Por eso, la naturaleza del hígado es tal y se encuentra en el lugar que
dijimos, a saber, para la adivinación. Además, tal parte tiene signos muy
precisos en todo ser viviente, pero cuando es despojada de la vida, se
oscurece y sus signos adivinatorios se enturbian demasiado como para indicar
algo claramente. A su izquierda se halla la estructura y asiento del órgano
vecino, el bazo, para mantener al hígado en toda ocasión brillante y limpio,
como un trapo para limpiar un espejo se encuentra siempre listo junto a él.
Por ello, cuando a causa de enfermedades corporales se originan algunas
impurezas alrededor del hígado, puesto que el bazo es hueco y sin sangre, su
porosidad las asimila y purifica completamente. De ahí que, al llenarse de
los elementos purificados, aumente de tamaño y se haga purulento, y,
nuevamente, después de que el cuerpo se haya purgado, se achique y se
reduzca a su estado anterior.
En lo que concierne al alma, cuánto tiene de mortal y cuánto de divino, de
qué manera fue creada y en qué órganos habita y por qué causas lo hacen en
partes separadas, sólo afirmaríamos que así como está expuesto es verdadero,
si un dios lo aprobara. Sin embargo, tanto ahora como después de una
consideración más detallada hemos de arriesgarnos a sostener que hemos
expuesto al menos lo probable. Tengámoslo, por tanto, por afirmado. De la
misma manera, debemos investigar el tema siguiente: cómo surgió el resto del
cuerpo. Convendría, sobre todo, que la exposición fuera a partir de un
razonamiento como el que sigue.
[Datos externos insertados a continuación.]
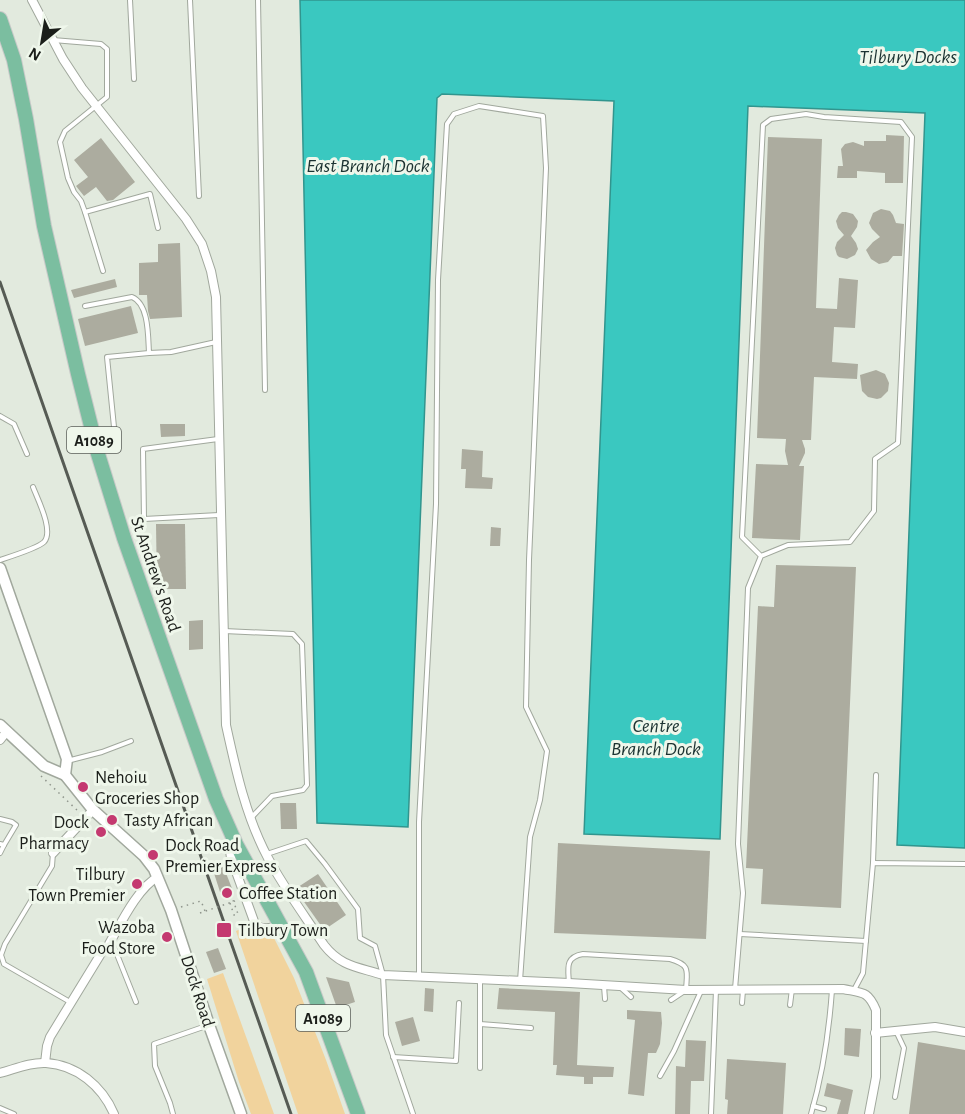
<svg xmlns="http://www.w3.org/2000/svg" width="965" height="1114" viewBox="0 0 965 1114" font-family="'Alegreya Sans',sans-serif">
<rect width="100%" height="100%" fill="#e2eade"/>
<!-- green -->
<g fill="#f1d39d">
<polygon points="245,927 253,933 274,938 294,978 326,1060 345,1114 298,1114 236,931"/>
<polygon points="223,973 274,1114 251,1114 239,1082 207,979"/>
</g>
<!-- water -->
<polygon fill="#3ac8c0" stroke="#31958e" stroke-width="1.5" points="300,0 965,0 965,848 897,845 925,113 748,106 720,839 584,834 614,101 442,94 437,98 408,827 317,823"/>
<!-- building -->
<g fill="#acac9f">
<polygon points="886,135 904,136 903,183 885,183 885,173 857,171 857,178 837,178 838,166 843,166 841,149 845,144 853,142 864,146 864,141 886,141"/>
<polygon points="768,137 822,139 816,308 837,309 839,278 858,280 855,328 834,327 832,362 858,364 857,379 814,377 811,440 802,440 805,449 805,453 799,466 804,466 800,540 752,538 756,464 788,465 785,451 786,439 757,438"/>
<polygon points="101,138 135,182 113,200 107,201 96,187 84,196 76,186 88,177 74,160"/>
<polygon points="881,209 890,211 893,215 896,223 904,224 902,256 893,256 888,262 879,264 871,259 866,250 873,242 880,237 872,229 869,223 873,213"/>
<polygon points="842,212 846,212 853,214 858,221 857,227 851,236 856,243 858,249 855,255 847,259 839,257 837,255 835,248 837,242 844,235 838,228 836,221 839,215"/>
<polygon points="180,243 182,317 150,319 148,311 147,295 139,295 139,263 158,262 158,244"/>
<polygon points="115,279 117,287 74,298 71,290"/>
<polygon points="131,306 138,333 85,346 78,319"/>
<polygon points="876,370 885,374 889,383 888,391 881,398 877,399 868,397 862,391 860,375"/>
<polygon points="160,424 185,424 185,436 161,437"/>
<polygon points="462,449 483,451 482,477 493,478 492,489 465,488 466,469 461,469"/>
<polygon points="156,524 185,524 186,589 157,589"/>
<polygon points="491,527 501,528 500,546 490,546"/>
<polygon points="776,565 856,567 841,908 761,904 763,869 746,868 758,606 774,607"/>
<polygon points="203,620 203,649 189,650 189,621"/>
<polygon points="280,803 296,803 297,829 281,829"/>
<polygon points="558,843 710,851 706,939 554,933"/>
<polygon points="222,863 233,891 221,895 212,867"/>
<polygon points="318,874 346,915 324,930 295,889"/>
<polygon points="218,948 226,969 214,973 206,952"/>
<polygon points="326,977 349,982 355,1002 337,1008"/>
<polygon points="425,988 434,989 433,1012 424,1011"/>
<polygon points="499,988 580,992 577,1065 614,1067 613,1077 593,1077 593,1084 584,1084 584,1077 556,1075 557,1065 553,1065 555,1012 497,1009"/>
<polygon points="627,1010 661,1012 662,1023 660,1044 656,1053 648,1053 644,1096 628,1094 635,1020 627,1019"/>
<polygon points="413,1017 420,1041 402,1046 395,1022"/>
<polygon points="845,1028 861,1029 859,1057 844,1055"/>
<polygon points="686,1040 706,1041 704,1081 691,1081 690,1114 675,1114 676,1066 685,1067"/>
<polygon points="918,1042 965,1050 965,1114 909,1114"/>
<polygon points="727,1059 786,1063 783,1114 727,1114 728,1100 725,1099"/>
<polygon points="827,1083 853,1090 848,1114 837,1114 841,1100 824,1096"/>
</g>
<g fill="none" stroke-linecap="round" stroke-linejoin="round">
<!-- service casing -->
<g stroke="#a1a89d" stroke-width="6">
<g id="service">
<polyline points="130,0 134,79"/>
<polyline points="190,0 199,196"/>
<polyline points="258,0 265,390"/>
<polyline points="53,40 101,44 107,49 107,97 65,131 60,142 68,178 74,192 81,201 85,212 103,271"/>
<polyline points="85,212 150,194 158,228"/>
<path d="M85,306L132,297C149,304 148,336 149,353L171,352L216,342"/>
<polyline points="0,416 14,424 27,454"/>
<polyline points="114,427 107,357 149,353"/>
<polyline points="218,439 143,449 144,519 219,515"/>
<path d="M0,560C9,557 38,548 44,542C54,531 38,500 33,487"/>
<polyline points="224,631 293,634 302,644 307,785 303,790 272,796 251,818"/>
<polyline points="67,761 102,752 131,741"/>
<polyline points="0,819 12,822 16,825 4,845 0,844"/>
<polyline points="0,853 4,845"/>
<polyline points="53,853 52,866 5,944 1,955 4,964 70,1002"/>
<polyline points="267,854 306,841 325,864 358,909 360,938 375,946 383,975 386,1035 413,1114"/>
<polyline points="873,863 876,775"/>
<polyline points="740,934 866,941"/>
<polyline points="109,944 114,947 136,1002"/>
<polyline points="419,976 419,822 436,504 438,280 447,124 454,114 479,106 543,116 546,168 529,560 526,707 547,751 540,800 530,837 520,981"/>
<path d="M569,983C568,968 565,957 583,954L670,959C691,965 687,971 686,990L671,1000"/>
<polyline points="604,986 605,999"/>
<polyline points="620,987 631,997"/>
<polyline points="735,989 743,893 738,844 748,588 761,556 788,545 850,542 874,511 875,459 898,443 912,137 901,122 824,117 806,114 771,119 763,125 742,537 761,556"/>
<polyline points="854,990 863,973 873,863 965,864"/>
<polyline points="742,1003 743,990"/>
<polyline points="790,1005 792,989"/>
<polyline points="480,1024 531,1028"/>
<polyline points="393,1057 456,1061 459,1003"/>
<polyline points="480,1068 480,980"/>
<polyline points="660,1076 674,1051 701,991"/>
<polyline points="895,1097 904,1048 896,1031"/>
<polyline points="813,1106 824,1109"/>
<polyline points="0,1108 14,1114"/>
<polyline points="173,1114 170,1103 155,1066 154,1044 209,1025"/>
<polyline points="711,1114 716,990"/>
<path d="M811,1114C823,1073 829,1032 832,990"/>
</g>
</g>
<!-- minor casing -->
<g stroke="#a1a89d" stroke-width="10">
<g id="minor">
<path d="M32,0L63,59L82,88L186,219L202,244L211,271L216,297L226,725C236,771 246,817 268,858C284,888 305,916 324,945C341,967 359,967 383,975L569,983L686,990L843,989C863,993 868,991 876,1010V1077L869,1114"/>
<polyline points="0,740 7,731"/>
<path d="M236,844L231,847L230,851L231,858L255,924C263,931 271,928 280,925"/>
<polyline points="53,853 93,810"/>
<path d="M109,944C120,925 138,887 158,877"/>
<polyline points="875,1033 935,1027 965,1032"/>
<polyline points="45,1063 47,1046 50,1037 102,952"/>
<path d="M0,1073C15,1069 30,1062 46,1063C77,1065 102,1086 114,1114"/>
</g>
</g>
<!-- tertiary casing -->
<g stroke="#a1a89d" stroke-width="13">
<g id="tertiary">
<polyline points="0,568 67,759 65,775"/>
<polyline points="0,725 44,766 65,775 93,810 144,856 154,869 171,910 209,1025 241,1114"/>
</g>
</g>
<!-- trunk casing -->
<g stroke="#c8c9c8" stroke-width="16">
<polyline id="trunk" points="0,19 14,60 26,119 44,226 78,374 98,454 124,538 216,799 236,844 306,972 358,1114"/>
</g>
<!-- path -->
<g stroke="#8f958c" stroke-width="1.5" stroke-dasharray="1.5 4.5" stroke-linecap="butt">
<polyline points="41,776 79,812"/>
<polyline points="230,903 234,915 238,914 233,900 237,899"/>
<polyline points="181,907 201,901 205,911"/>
</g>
<!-- service -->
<use href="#service" stroke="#fff" stroke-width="4"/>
<!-- minor -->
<use href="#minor" stroke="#fff" stroke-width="8"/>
<!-- tertiary -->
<use href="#tertiary" stroke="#fff" stroke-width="10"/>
<!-- trunk -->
<use href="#trunk" stroke="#7bbea0" stroke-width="14"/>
<!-- rail -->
<polyline stroke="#565b54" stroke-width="3" points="0,282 291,1114"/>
<!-- path-bridge -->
<polyline stroke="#8f958c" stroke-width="1.5" stroke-dasharray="1.5 4.5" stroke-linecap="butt" points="200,913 235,901"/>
</g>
<!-- markers -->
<g fill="#c43970" stroke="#eff7eb" stroke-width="2">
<circle cx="83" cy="787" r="6"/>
<circle cx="112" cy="820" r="6"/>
<circle cx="101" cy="832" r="6"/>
<circle cx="153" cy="855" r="6"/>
<circle cx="137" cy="884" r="6"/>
<circle cx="227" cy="893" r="6"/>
<rect x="216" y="922" width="16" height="16" rx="3"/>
<circle cx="167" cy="937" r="6"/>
</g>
<g text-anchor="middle" stroke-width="6" stroke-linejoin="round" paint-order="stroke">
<!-- shield labels -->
<g fill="#eff7eb" stroke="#5b5f59" stroke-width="1.5">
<rect x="67" y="427" width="54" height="26" rx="4.5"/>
<rect x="296" y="1005" width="54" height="26" rx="4.5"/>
</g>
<g font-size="16" font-weight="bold" fill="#1b1e1a">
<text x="94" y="446">A1089</text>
<text x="323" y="1024">A1089</text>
</g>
<!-- street labels -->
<g font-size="18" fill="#1b1e1a" stroke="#eff7eb">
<text transform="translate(156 574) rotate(71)" y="6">St Andrew's Road</text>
<text transform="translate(198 991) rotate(72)" y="6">Dock Road</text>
</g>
<!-- poi labels -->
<g font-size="18" fill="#1b1e1a" stroke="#eff7eb" text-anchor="start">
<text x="95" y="783">Nehoiu<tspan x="95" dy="21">Groceries Shop</tspan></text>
<text x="124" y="826">Tasty African</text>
<text x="89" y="828" text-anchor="end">Dock<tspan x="89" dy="21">Pharmacy</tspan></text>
<text x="165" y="851">Dock Road<tspan x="165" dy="21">Premier Express</tspan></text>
<text x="125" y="880" text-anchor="end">Tilbury<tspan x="125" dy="21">Town Premier</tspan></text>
<text x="239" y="899">Coffee Station</text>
<text x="155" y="933" text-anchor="end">Wazoba<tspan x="155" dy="21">Food Store</tspan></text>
<text x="238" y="936">Tilbury Town</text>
</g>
<!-- water labels -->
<g font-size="20" font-style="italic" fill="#1b3231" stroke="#eff7eb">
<text x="908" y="63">Tilbury Docks</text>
<text x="368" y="172">East Branch Dock</text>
<text x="656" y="732">Centre<tspan x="656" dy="23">Branch Dock</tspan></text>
</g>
</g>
<!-- north arrow -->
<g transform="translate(42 42) rotate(210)" stroke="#eff7eb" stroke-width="4.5" paint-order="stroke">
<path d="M0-4.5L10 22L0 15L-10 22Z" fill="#1b1e1a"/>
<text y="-9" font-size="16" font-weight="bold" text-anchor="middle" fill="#1b1e1a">N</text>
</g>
</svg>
Nuestros creadores conocían nuestra futura
intemperancia con las bebidas y comidas y que por glotonería consumiríamos
mucho más de lo que es mesuradamente necesario. Entonces, para prevenir que
no hubiera una destrucción rápida por enfermedad e, imperfecto, el género
mortal no se extinguiera al punto sin haber llegado a la madurez, colocaron
la cavidad llamada inferior como recipiente contenedor de la bebida y comida
sobrantes. Enrollaron los intestinos para que el alimento, con su rápida
dispersión, no obligara al cuerpo a necesitar enseguida una nueva comida; ya
que así produciría una insaciabilidad que haría que por su glotonería la
especie humana no amara la sabiduría ni la ciencia ni obedeciera las
indicaciones de lo que hay de más divino en nosotros.